### Énoncé
Disposez les lignes de tous les enregistrements ci-dessous en une liste JSON de chaînes, à raison d'une chaîne par ligne et sans les lignes vides.

### Données à traiter

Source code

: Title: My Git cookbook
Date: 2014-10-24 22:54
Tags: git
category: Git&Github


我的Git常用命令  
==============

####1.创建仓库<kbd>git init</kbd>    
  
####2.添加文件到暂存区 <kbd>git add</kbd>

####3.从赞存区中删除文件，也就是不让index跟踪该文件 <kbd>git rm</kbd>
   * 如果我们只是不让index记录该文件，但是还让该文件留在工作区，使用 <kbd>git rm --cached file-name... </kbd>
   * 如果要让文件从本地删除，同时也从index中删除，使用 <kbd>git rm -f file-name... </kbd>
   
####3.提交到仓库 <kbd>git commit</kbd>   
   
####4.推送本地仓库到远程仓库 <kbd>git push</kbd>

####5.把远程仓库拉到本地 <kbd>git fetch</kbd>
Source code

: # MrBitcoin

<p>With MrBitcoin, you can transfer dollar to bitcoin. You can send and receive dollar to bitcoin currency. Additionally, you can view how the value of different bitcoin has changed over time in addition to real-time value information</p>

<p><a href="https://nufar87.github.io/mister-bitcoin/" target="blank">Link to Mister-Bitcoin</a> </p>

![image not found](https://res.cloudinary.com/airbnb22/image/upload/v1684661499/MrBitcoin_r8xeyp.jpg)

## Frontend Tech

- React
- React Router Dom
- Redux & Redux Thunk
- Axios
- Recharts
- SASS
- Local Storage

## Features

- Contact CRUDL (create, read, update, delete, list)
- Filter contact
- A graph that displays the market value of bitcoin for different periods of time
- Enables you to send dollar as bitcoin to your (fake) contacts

######

### Réponse
[
  "Source code",
  ": Title: My Git cookbook",
  "Date: 2014-10-24 22:54",
  "Tags: git",
  "category: Git&Github",
  "我的Git常用命令  ",
  "==============",
  "####1.创建仓库<kbd>git init</kbd>    ",
  "####2.添加文件到暂存区 <kbd>git add</kbd>",
  "####3.从赞存区中删除文件，也就是不让index跟踪该文件 <kbd>git rm</kbd>",
  "   * 如果我们只是不让index记录该文件，但是还让该文件留在工作区，使用 <kbd>git rm --cached file-name... </kbd>",
  "   * 如果要让文件从本地删除，同时也从index中删除，使用 <kbd>git rm -f file-name... </kbd>",
  "####3.提交到仓库 <kbd>git commit</kbd>   ",
  "####4.推送本地仓库到远程仓库 <kbd>git push</kbd>",
  "####5.把远程仓库拉到本地 <kbd>git fetch</kbd>",
  "Source code",
  ": # MrBitcoin",
  "<p>With MrBitcoin, you can transfer dollar to bitcoin. You can send and receive dollar to bitcoin currency. Additionally, you can view how the value of different bitcoin has changed over time in addition to real-time value information</p>",
  "<p><a href=\"https://nufar87.github.io/mister-bitcoin/\" target=\"blank\">Link to Mister-Bitcoin</a> </p>",
  "![image not found](https://res.cloudinary.com/airbnb22/image/upload/v1684661499/MrBitcoin_r8xeyp.jpg)",
  "## Frontend Tech",
  "- React",
  "- React Router Dom",
  "- Redux & Redux Thunk",
  "- Axios",
  "- Recharts",
  "- SASS",
  "- Local Storage",
  "## Features",
  "- Contact CRUDL (create, read, update, delete, list)",
  "- Filter contact",
  "- A graph that displays the market value of bitcoin for different periods of time",
  "- Enables you to send dollar as bitcoin to your (fake) contacts"
]